> **Selected text**:
──────

3. Determination of Biofilm Sessile Cell Minimum Inhibitory Concentration (BSMIC)

  1. Overnight cultures of P. aeruginosa (in this case, 15 isolates of P. aeruginosa are used) should be diluted in LB to an OD600 of 0.05 (±0.01), then further diluted 1:100 in fresh ASM (total volume 1.8 ml).
  2. The diluted cultures (1.8 ml) should be added to each well of a 24-well tissue culture treated plate. Three wells should contain ASM only for use as a blank during downstream analysis (Section 3.9).
  3. Secure the 24-well plates with laboratory parafilm and incubate for 3 days under aerobic or microaerophilic conditions at 37 °C, while shaking at 75 rpm. Microaerophilic conditions should be obtained using CampyGen gas generation packs in large anaerobic jars.
  4. Dilute the antibiotic of choice, in this case tobramycin sulphate, to provide an appropriate concentration range in fresh ASM. In this instance, final concentrations ranged between 512 – 1 μg/ml. Add each concentration of the antibiotic, in volumes of 200 μl, to the appropriate wells of the 24-well plates. Four replicates of each antibiotic concentration should be performed. Biofilms not exposed to the antibiotic of choice were used as a negative control.
  5. Secure the 24-well plates with laboratory parafilm and incubate under aerobic or microaerophilic conditions for a further 24 h at 37 °C, while shaking at 75 rpm.
  6. After incubation in the presence of the antibiotic of choice, disrupt the bacterial biofilms using 100 μl of 100 mg/ml cellulase (diluted in 0.05 M citrate buffer [9.6 g/l Citrate.H20 in water and pH to 4.6 with NaOH]) and incubate the 24-well plates under aerobic conditions at 37 °C, while shaking at 150 rpm for 1 h. If required, biofilms could be further disrupted by manual pipetting at this stage.
  7. To determine the metabolic activities of the bacterial cells released from the disrupted biofilms, 100 μl of 0.02 % (v/v) resazurin (diluted in distilled water) should be added to each well of the 24-well plates and incubated for 1 – 2 h at 37 °C, while shaking at 150 rpm.
  8. Following incubation with resazurin, measure the fluorescence of each well using an excitation wavelength of 540 nm and an emission wavelength of 590 nm in a Fluostar Omega microplate reader and the MARS Data Analysis Software.
  9. Fluorescence from the antibiotic-treated biofilms (Fantibiotic-treated biofilms) and fluorescence from the negative controls (Fnegative control) should be corrected by subtraction of the background fluorescence obtained from the wells containing ASM only (Fblank). The percentage inhibition of viability is subsequently calculated as (mean of Fantibiotic treated biofilms/mean Fnegative control) x 100 %. The BSMIC90 is defined as the antibiotic concentration causing 90 % inhibition of metabolic activity.

──────

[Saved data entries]
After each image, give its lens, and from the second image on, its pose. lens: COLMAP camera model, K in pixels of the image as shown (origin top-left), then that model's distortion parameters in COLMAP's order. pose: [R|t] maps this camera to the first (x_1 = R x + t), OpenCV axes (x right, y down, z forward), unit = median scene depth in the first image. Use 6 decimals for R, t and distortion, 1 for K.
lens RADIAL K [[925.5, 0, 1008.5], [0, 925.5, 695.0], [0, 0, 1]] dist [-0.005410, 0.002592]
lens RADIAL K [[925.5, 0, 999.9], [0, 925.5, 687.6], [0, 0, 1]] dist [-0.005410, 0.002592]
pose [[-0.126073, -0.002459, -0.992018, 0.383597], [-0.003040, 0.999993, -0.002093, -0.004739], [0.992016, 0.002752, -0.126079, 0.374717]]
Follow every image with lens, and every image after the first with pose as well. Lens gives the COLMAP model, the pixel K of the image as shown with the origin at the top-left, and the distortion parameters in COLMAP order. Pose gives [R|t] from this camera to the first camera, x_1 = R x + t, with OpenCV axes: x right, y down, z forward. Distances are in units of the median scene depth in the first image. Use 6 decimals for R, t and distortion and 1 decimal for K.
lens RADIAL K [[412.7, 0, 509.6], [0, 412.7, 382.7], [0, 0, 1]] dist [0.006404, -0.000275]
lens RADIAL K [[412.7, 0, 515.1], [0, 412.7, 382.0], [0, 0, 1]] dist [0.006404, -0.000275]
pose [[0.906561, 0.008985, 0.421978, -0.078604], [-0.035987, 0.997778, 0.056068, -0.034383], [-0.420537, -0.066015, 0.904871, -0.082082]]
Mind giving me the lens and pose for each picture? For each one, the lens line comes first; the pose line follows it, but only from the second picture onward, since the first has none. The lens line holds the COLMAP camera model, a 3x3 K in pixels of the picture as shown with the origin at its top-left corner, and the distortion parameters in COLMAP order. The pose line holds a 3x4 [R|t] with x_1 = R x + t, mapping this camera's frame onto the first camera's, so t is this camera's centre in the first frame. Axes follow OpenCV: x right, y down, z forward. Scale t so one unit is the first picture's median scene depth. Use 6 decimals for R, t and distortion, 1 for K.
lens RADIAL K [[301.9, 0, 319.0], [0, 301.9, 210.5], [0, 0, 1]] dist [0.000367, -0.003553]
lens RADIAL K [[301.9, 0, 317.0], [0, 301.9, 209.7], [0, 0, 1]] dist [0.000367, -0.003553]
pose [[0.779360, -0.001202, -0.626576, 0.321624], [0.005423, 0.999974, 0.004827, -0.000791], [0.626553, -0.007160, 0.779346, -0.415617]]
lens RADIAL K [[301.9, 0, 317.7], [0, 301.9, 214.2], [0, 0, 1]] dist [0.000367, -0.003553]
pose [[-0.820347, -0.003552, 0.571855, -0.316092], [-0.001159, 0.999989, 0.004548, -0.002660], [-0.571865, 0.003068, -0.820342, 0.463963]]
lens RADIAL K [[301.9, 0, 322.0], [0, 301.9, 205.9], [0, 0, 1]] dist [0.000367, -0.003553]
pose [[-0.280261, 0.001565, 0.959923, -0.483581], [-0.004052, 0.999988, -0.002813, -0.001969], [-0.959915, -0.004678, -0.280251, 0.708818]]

──────

> **What you need to do**:
Answer the following questions using the biofilm protocol shown above:
1. To what OD600 should the overnight cultures first be diluted in LB?
2. How many replicates of each antibiotic concentration should be performed?
3. What excitation and emission wavelengths are used to measure fluorescence?

> **Task solution**:
1. 0.05 (±0.01)
2. Four
3. An excitation wavelength of 540 nm and an emission wavelength of 590 nm